> Exercise objective: Where the line with "left wrist: (140, 74)" appears below, start writing out lines exactly, and finish with the line with "right wrist: (88, 75)", which is included; write out nothing else.

> Data provided:
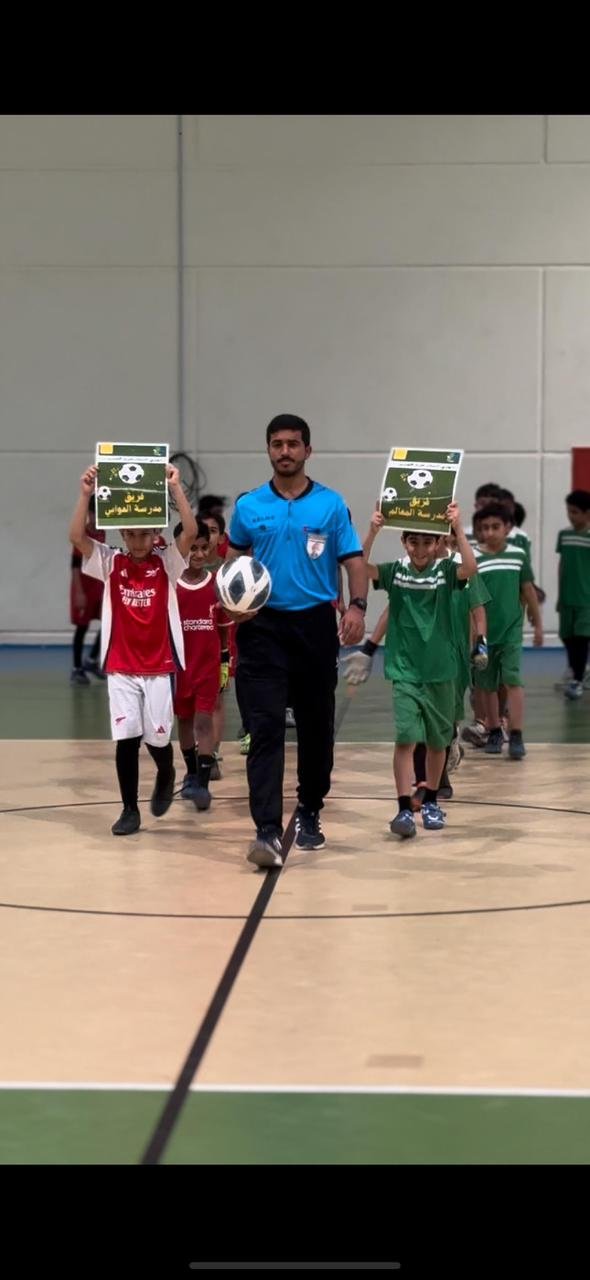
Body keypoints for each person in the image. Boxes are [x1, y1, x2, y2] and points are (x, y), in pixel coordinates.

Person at [226, 413, 367, 868]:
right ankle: (266, 830)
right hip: (262, 628)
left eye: (292, 444)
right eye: (277, 444)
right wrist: (232, 602)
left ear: (308, 449)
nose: (284, 451)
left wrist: (357, 607)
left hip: (314, 628)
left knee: (315, 727)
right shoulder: (249, 506)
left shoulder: (330, 504)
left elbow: (354, 561)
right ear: (268, 449)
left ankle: (309, 808)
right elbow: (232, 562)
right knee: (265, 727)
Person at [69, 463, 197, 836]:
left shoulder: (167, 563)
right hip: (122, 667)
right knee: (126, 739)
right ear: (122, 533)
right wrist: (85, 494)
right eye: (132, 534)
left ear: (156, 533)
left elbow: (190, 531)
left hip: (159, 667)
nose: (138, 542)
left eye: (145, 534)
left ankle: (166, 770)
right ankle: (129, 809)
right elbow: (76, 536)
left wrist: (175, 488)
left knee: (157, 740)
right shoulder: (110, 562)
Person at [356, 504, 477, 838]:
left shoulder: (445, 572)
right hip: (405, 671)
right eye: (413, 542)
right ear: (404, 542)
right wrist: (373, 531)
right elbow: (360, 567)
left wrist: (458, 528)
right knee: (406, 738)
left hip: (441, 671)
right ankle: (403, 808)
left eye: (427, 542)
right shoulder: (396, 571)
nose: (420, 549)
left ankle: (432, 801)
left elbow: (471, 567)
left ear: (437, 543)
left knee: (438, 743)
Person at [472, 501, 543, 756]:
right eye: (485, 528)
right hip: (483, 633)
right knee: (487, 684)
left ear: (508, 527)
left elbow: (528, 590)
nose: (490, 532)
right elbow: (470, 599)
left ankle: (516, 734)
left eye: (495, 527)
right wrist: (472, 635)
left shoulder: (517, 555)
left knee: (512, 680)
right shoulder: (473, 558)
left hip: (511, 630)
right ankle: (494, 730)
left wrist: (538, 624)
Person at [173, 518, 231, 809]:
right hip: (180, 668)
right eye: (192, 548)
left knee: (204, 721)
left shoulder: (216, 584)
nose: (197, 554)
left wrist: (224, 661)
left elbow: (223, 630)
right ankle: (192, 773)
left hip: (208, 667)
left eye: (203, 548)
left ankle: (204, 785)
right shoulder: (171, 585)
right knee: (184, 721)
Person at [556, 489, 590, 699]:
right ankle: (577, 671)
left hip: (586, 599)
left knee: (581, 638)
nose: (571, 516)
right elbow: (562, 564)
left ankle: (577, 680)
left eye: (575, 512)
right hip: (567, 597)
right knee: (567, 636)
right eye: (569, 511)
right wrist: (560, 594)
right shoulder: (565, 535)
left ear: (587, 513)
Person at [69, 495, 106, 685]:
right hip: (83, 586)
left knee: (108, 622)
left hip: (99, 585)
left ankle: (91, 660)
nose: (97, 518)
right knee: (82, 628)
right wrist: (79, 592)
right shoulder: (82, 534)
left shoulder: (102, 532)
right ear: (89, 513)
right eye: (94, 513)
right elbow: (75, 565)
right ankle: (77, 668)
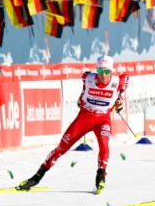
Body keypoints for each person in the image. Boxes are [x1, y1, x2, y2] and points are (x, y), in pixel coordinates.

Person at [17, 55, 128, 193]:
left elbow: (126, 81)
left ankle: (101, 174)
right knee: (62, 147)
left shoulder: (119, 81)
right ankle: (37, 176)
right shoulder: (87, 78)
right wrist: (81, 97)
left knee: (104, 144)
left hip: (103, 119)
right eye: (100, 71)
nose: (103, 75)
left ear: (111, 71)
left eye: (106, 72)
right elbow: (83, 90)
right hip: (85, 117)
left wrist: (120, 99)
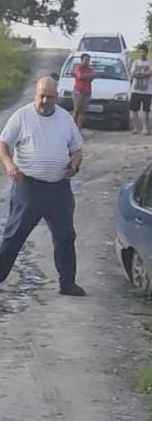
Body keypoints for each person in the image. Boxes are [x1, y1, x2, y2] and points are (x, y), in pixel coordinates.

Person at [0, 77, 86, 297]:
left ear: (57, 97)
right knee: (14, 236)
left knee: (66, 236)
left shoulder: (65, 119)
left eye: (50, 96)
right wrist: (9, 165)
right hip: (28, 187)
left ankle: (68, 284)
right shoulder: (22, 116)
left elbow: (77, 149)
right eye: (42, 96)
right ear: (35, 95)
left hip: (59, 189)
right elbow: (3, 144)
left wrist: (75, 165)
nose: (45, 100)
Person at [130, 44, 152, 135]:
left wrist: (140, 74)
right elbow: (132, 73)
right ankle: (136, 128)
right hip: (135, 89)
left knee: (146, 110)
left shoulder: (151, 62)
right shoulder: (135, 62)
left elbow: (151, 72)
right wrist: (142, 74)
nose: (142, 54)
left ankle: (145, 128)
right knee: (134, 109)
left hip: (147, 90)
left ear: (146, 52)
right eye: (140, 52)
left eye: (143, 52)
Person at [72, 53, 96, 130]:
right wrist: (88, 75)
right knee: (76, 110)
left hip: (87, 92)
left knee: (83, 112)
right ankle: (72, 128)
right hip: (78, 91)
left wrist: (86, 75)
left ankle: (79, 129)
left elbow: (93, 76)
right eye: (86, 60)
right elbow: (80, 76)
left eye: (88, 60)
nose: (87, 61)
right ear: (81, 60)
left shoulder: (90, 69)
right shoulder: (78, 68)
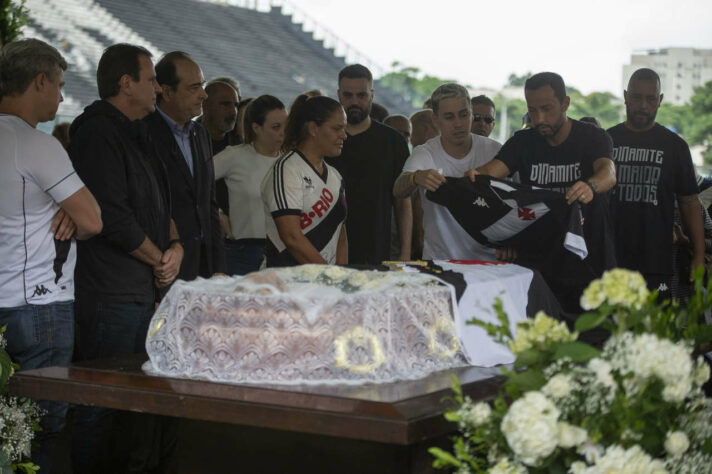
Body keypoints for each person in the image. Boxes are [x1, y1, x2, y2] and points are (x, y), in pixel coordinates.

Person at [68, 43, 181, 474]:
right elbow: (112, 216)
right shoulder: (97, 131)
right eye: (151, 79)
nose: (158, 87)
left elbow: (159, 205)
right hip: (109, 291)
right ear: (125, 82)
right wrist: (159, 259)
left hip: (138, 289)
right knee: (102, 402)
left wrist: (176, 248)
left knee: (132, 401)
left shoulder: (140, 130)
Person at [0, 38, 102, 473]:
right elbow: (93, 220)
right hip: (38, 305)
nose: (62, 96)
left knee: (9, 429)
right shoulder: (35, 143)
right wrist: (65, 205)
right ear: (39, 81)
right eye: (59, 85)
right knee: (38, 427)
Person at [469, 72, 617, 315]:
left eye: (547, 109)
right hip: (541, 263)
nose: (539, 118)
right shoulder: (523, 142)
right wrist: (473, 177)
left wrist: (590, 186)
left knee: (592, 344)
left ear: (565, 104)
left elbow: (608, 172)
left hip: (590, 262)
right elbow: (490, 173)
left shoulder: (592, 137)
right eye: (533, 110)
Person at [607, 68, 703, 298]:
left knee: (652, 333)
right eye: (636, 97)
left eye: (650, 98)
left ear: (659, 100)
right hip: (609, 259)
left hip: (655, 261)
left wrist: (699, 256)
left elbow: (689, 203)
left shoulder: (675, 146)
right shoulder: (605, 141)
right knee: (609, 331)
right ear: (625, 96)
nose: (643, 105)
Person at [393, 83, 502, 261]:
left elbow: (515, 203)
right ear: (436, 120)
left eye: (464, 115)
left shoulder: (494, 151)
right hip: (441, 263)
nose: (458, 123)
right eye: (449, 117)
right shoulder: (425, 152)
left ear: (471, 113)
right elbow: (398, 189)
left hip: (489, 262)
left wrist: (511, 243)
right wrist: (415, 177)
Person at [146, 51, 225, 282]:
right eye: (194, 87)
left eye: (203, 86)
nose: (203, 95)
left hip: (204, 266)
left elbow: (209, 203)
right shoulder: (144, 133)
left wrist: (218, 266)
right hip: (164, 266)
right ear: (167, 91)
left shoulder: (200, 134)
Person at [327, 64, 411, 264]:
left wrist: (405, 252)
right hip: (328, 251)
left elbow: (403, 201)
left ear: (372, 95)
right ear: (338, 95)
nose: (354, 101)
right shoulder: (325, 139)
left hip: (377, 250)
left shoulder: (393, 141)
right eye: (348, 95)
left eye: (361, 95)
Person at [261, 95, 347, 266]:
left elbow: (341, 232)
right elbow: (291, 237)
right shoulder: (287, 170)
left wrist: (342, 274)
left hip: (327, 283)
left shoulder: (335, 175)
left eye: (344, 128)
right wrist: (328, 275)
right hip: (288, 280)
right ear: (313, 129)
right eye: (336, 129)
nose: (344, 135)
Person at [214, 95, 287, 274]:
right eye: (276, 127)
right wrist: (217, 214)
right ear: (256, 128)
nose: (283, 132)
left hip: (283, 253)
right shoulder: (234, 156)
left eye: (286, 125)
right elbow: (191, 182)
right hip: (243, 253)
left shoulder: (290, 161)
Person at [200, 77, 241, 249]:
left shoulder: (241, 143)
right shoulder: (188, 140)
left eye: (236, 105)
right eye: (225, 104)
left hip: (238, 239)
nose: (233, 112)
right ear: (205, 106)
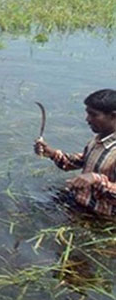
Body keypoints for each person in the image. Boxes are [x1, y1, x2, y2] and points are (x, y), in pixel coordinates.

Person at [34, 89, 116, 217]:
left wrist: (96, 180)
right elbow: (82, 161)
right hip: (79, 203)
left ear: (113, 116)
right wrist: (51, 153)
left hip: (98, 216)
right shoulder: (98, 139)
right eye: (87, 113)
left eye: (93, 115)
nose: (87, 119)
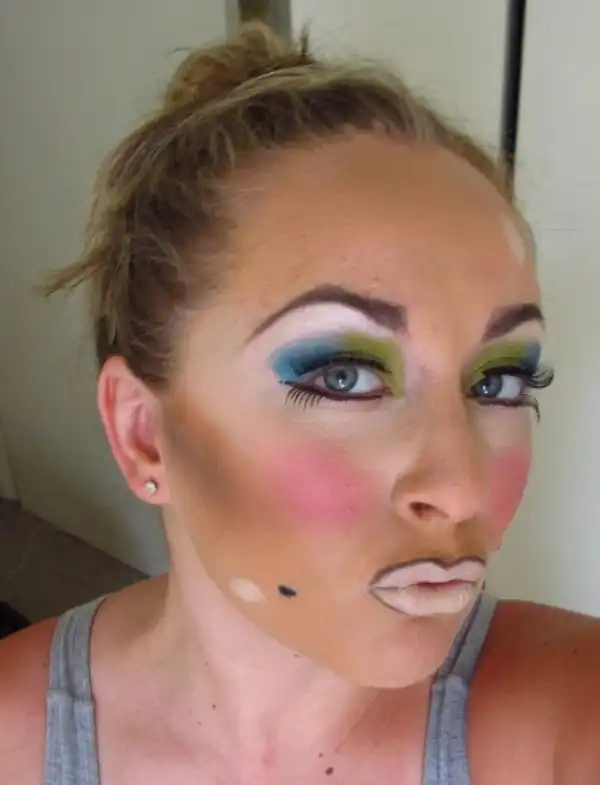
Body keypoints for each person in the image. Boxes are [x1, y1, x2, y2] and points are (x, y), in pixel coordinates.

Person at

> Output below:
left wrist: (140, 74)
right elbow: (132, 73)
right ankle: (136, 128)
right hip: (135, 89)
left knee: (146, 110)
left shoulder: (151, 62)
right shoulder: (135, 62)
left elbow: (151, 72)
right wrist: (142, 74)
nose: (142, 54)
left ankle: (145, 128)
right knee: (134, 109)
left hip: (147, 90)
left ear: (146, 52)
right eye: (140, 52)
left eye: (143, 52)
Person at [72, 53, 96, 130]:
right wrist: (88, 75)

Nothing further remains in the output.